## Problem to work on
Return the lines below in which the string "Кнопки" occurs.
==== Records for this exercise
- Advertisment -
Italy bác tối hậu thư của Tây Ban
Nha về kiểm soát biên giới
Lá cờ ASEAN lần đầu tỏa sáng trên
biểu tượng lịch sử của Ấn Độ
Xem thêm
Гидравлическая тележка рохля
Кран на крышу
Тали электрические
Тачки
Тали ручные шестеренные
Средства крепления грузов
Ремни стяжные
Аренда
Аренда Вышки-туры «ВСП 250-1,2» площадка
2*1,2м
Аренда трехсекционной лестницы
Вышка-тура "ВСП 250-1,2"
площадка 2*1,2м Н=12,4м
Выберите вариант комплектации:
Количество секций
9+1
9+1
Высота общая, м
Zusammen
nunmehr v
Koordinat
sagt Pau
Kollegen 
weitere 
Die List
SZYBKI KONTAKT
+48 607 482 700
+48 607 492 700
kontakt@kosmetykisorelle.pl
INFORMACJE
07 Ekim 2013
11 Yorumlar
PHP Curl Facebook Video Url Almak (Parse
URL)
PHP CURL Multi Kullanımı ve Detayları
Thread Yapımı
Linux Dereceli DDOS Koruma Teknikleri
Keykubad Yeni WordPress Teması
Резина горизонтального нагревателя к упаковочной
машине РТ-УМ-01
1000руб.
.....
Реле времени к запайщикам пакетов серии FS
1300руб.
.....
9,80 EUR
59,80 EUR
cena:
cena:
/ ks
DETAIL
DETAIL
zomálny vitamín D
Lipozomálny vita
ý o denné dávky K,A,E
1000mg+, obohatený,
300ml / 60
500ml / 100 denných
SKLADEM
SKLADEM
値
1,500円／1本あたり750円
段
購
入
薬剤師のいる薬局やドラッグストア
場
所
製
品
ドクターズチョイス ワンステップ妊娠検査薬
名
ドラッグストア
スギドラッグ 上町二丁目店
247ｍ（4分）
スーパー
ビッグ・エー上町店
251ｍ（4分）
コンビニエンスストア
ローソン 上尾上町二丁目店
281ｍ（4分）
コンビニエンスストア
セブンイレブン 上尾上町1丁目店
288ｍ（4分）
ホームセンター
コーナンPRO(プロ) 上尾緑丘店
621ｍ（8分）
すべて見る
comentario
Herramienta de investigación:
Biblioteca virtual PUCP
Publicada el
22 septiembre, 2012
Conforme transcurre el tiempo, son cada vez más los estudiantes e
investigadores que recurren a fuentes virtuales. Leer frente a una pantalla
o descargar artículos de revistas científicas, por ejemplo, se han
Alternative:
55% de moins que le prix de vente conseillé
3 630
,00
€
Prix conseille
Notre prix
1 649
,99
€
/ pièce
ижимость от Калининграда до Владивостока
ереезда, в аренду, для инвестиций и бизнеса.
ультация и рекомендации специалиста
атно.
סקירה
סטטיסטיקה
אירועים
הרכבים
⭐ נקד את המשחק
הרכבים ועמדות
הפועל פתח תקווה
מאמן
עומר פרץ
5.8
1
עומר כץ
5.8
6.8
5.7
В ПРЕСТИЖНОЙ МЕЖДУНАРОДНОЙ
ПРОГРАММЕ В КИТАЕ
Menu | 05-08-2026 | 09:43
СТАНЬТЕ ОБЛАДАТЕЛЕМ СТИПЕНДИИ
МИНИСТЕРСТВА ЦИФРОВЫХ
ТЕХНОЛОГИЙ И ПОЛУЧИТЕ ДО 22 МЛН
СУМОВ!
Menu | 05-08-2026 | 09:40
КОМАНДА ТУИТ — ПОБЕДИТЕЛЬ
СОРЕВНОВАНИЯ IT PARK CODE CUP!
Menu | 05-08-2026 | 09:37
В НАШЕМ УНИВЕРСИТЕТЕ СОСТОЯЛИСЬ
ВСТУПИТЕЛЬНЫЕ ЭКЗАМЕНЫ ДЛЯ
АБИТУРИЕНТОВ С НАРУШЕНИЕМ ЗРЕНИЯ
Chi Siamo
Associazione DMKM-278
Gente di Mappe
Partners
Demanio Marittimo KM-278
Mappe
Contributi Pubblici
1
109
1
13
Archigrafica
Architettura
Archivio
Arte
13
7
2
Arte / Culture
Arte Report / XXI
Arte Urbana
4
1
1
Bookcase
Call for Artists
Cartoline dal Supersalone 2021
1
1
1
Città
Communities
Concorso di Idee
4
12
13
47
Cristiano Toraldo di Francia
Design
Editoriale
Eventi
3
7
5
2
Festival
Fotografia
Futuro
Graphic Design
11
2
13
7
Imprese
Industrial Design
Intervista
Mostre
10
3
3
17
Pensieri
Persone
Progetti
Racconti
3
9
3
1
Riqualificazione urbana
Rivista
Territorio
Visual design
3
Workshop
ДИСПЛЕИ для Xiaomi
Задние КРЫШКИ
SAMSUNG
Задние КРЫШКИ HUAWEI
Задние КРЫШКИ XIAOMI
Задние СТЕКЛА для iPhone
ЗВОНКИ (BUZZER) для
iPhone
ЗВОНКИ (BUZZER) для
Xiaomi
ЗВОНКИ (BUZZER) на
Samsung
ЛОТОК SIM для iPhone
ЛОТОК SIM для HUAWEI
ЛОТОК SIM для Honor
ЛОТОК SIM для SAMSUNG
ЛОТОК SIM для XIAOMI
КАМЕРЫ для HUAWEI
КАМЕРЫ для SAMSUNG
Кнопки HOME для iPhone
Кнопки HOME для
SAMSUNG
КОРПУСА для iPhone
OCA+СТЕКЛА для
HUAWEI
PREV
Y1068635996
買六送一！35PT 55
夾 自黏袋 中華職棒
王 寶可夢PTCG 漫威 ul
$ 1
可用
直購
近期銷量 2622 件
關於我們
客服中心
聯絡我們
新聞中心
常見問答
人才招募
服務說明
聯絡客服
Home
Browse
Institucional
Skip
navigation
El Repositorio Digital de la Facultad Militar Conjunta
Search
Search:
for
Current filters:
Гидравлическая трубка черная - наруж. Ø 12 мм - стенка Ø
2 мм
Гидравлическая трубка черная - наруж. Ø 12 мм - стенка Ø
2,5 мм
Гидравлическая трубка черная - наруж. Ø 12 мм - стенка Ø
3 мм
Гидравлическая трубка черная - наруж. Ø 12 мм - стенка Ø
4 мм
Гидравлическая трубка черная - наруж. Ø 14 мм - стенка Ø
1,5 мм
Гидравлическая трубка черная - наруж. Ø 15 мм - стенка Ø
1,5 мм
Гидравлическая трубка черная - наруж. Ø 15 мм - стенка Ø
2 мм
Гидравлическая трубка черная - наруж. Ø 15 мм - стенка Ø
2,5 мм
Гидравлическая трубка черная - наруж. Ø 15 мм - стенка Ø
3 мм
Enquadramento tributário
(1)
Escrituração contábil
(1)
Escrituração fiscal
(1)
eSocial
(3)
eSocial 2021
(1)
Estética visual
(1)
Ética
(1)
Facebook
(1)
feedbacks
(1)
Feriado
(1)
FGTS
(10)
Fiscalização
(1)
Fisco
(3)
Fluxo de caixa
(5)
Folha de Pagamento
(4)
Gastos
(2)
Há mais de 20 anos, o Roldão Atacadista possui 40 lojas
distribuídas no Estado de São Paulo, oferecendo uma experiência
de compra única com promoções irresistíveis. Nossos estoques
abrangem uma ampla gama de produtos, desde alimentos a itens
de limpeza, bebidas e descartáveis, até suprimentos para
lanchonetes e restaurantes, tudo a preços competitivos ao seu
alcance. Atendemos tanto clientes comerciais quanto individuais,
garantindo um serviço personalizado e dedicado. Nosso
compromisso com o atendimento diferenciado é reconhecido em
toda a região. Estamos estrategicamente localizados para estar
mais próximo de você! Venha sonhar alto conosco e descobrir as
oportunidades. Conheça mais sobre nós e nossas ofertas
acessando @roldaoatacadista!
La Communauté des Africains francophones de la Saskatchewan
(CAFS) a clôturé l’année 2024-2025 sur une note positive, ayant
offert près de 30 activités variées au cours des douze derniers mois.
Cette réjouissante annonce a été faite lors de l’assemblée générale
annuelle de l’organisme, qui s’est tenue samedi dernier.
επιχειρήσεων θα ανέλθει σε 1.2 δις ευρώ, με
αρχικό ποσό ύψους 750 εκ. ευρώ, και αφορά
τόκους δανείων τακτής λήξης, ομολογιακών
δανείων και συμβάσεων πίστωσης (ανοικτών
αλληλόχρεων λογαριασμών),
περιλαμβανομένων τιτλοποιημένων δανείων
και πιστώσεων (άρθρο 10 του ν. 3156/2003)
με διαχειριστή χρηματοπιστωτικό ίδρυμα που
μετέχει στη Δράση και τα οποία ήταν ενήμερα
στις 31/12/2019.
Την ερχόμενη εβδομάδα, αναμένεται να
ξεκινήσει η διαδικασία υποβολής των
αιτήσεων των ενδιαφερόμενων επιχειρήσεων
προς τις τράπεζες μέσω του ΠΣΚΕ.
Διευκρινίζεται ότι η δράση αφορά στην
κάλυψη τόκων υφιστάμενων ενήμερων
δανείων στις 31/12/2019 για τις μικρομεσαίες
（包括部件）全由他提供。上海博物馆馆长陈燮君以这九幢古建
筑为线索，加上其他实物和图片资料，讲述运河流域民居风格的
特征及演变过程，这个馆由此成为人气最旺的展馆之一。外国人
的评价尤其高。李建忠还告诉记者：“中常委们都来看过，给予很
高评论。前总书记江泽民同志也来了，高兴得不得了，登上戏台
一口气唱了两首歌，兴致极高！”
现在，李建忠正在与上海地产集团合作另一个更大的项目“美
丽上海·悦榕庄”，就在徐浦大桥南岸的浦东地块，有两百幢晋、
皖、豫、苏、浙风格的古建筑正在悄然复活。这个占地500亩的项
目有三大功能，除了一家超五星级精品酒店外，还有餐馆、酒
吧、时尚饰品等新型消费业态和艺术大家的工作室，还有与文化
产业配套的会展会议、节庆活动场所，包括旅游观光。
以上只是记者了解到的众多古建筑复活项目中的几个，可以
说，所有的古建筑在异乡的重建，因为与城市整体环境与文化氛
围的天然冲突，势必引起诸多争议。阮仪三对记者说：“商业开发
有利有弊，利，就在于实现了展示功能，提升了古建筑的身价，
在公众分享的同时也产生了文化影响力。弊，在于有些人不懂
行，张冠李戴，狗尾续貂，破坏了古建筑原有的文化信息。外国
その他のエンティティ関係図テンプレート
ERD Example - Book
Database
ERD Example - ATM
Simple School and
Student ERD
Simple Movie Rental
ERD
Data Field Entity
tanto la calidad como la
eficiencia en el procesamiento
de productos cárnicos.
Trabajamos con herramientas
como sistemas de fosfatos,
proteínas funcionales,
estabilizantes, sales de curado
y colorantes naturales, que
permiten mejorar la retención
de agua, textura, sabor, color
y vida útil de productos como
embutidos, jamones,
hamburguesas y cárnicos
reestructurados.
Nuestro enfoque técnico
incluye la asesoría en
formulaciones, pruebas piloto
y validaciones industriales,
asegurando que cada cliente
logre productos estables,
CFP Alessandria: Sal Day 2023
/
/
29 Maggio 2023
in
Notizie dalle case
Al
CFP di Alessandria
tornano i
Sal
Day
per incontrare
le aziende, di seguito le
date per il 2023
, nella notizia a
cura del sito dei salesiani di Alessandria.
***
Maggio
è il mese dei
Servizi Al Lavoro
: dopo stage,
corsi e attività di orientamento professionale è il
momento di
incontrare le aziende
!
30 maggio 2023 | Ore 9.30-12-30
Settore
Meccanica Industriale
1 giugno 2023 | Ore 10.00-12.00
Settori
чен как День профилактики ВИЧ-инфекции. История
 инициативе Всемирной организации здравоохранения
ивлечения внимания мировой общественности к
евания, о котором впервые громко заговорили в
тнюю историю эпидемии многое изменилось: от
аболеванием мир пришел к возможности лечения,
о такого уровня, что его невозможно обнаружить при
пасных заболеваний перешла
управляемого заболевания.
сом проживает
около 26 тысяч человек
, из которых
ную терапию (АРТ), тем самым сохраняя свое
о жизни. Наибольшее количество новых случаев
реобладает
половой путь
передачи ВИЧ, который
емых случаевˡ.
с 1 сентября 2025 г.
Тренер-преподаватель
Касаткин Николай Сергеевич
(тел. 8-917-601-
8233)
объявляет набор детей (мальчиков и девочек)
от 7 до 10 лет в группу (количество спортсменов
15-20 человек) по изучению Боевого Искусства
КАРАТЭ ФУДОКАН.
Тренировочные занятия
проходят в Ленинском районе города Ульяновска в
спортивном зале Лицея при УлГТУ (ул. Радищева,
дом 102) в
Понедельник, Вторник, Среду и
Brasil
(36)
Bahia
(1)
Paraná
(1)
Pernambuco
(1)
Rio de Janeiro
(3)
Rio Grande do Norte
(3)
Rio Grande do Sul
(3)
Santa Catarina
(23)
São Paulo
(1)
========
## Task result
Кнопки HOME для iPhone
Кнопки HOME для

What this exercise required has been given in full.